Stevenson décrit le rôle des rêves dans sa création
et de ce qu'il appelle les brownies

extrait d'"Un chapitre sur les rêves", à la fin de l'édition Folio
("A Chapter on Dreams" publié en janvier 1888 dans Scribner's Magazine)

Il parle de lui d'abord à la 3e personne et passe ensuite à la 1ère personne. Il évoque d'abord l'époque où il était étudiant, la place des rêves, puis leur rôle dans l'écriture :

Il se mit à rêver de façon suivie et à mener ainsi une double vie - une de jour, une de nuit - l'une dont il avait tout lieu de croire qu'elle était la vraie, l'autre dont il n'avait aucun moyen de prouver qu'elle était fausse.
(…)

OBJECTIF DE L'EXERCICE —
Rédigez la suite du texte sur Stevenson et ses rêves en reprenant juste après sa dernière phrase.

DONNÉES ENREGISTRÉES —
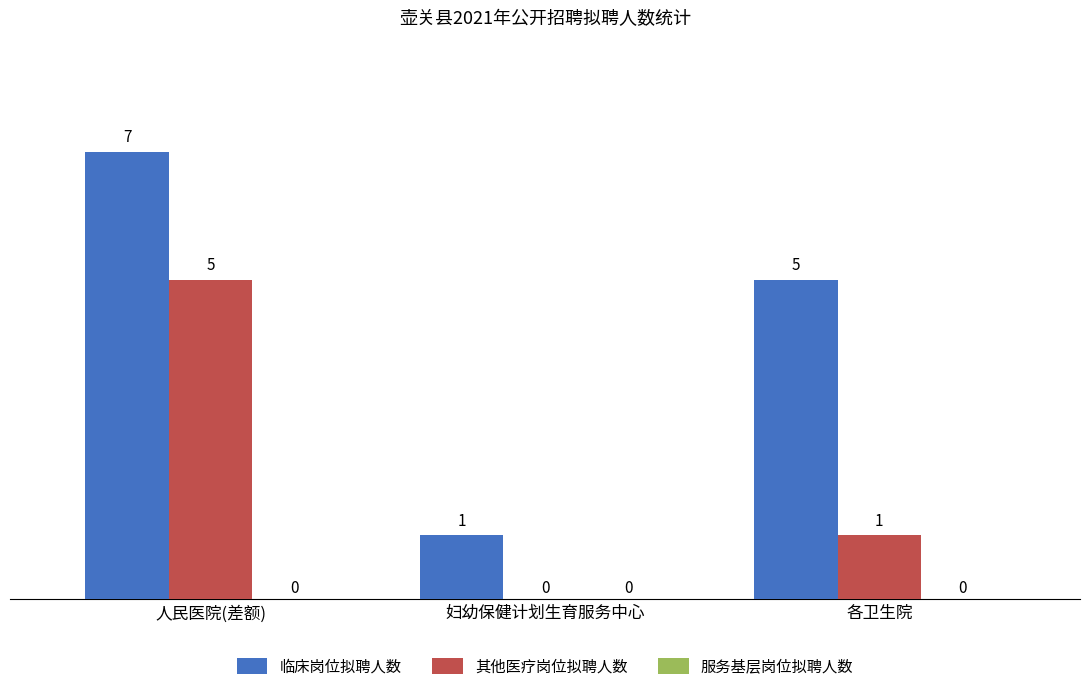

At which label is 其他医疗岗位拟聘人数 closest to 2?

各卫生院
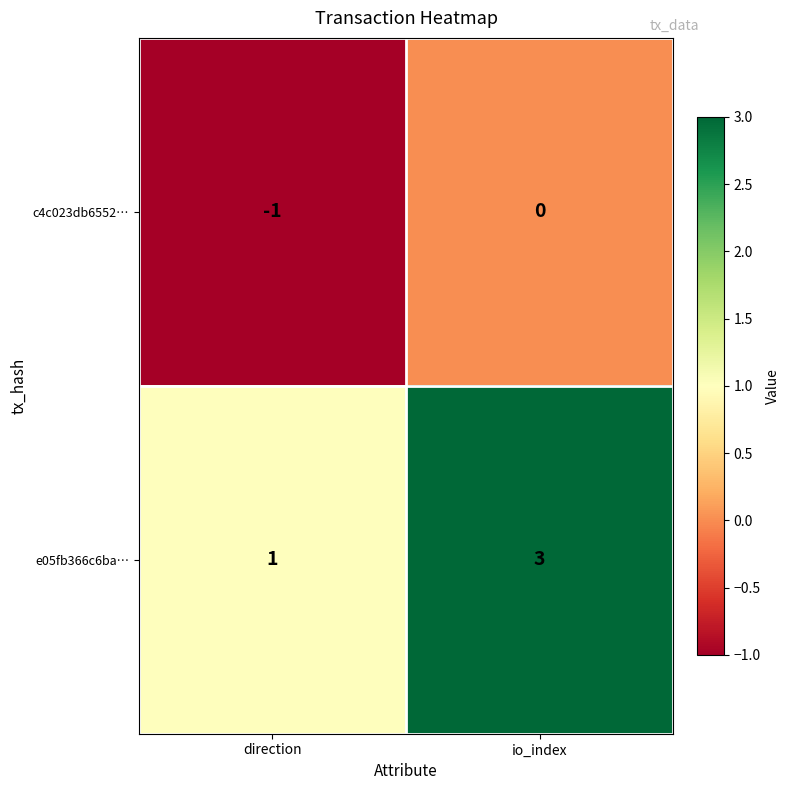

How many data points does each series have?

2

CORRIGÉ DE L'EXERCICE —
Car, pour en venir enfin au fait, il y a longtemps que cet honnête garçon a l'habitude de s'endormir en se racontant des histoires, et avant lui son père faisait de même ; mais c'étaient là des inventions irresponsables, contées pour le plaisir du conteur, sans souci du public ignare ni du critique sourcilleux : des histoires où l'on pouvait laisser un fil se perdre, ou abandonner une aventure pour une autre, au moindre caprice de la fantaisie. De sorte que les petites gens qui font marcher le théâtre intérieur de l'homme n'avaient pas encore été dressés avec rigueur et jouaient sur leur scène comme des enfants qui se seraient glissés à l'intérieur du théâtre et qui l'auraient trouvé vide, plutôt que comme des acteurs bien entraînés jouant une pièce déterminée devant un grand concours de visages.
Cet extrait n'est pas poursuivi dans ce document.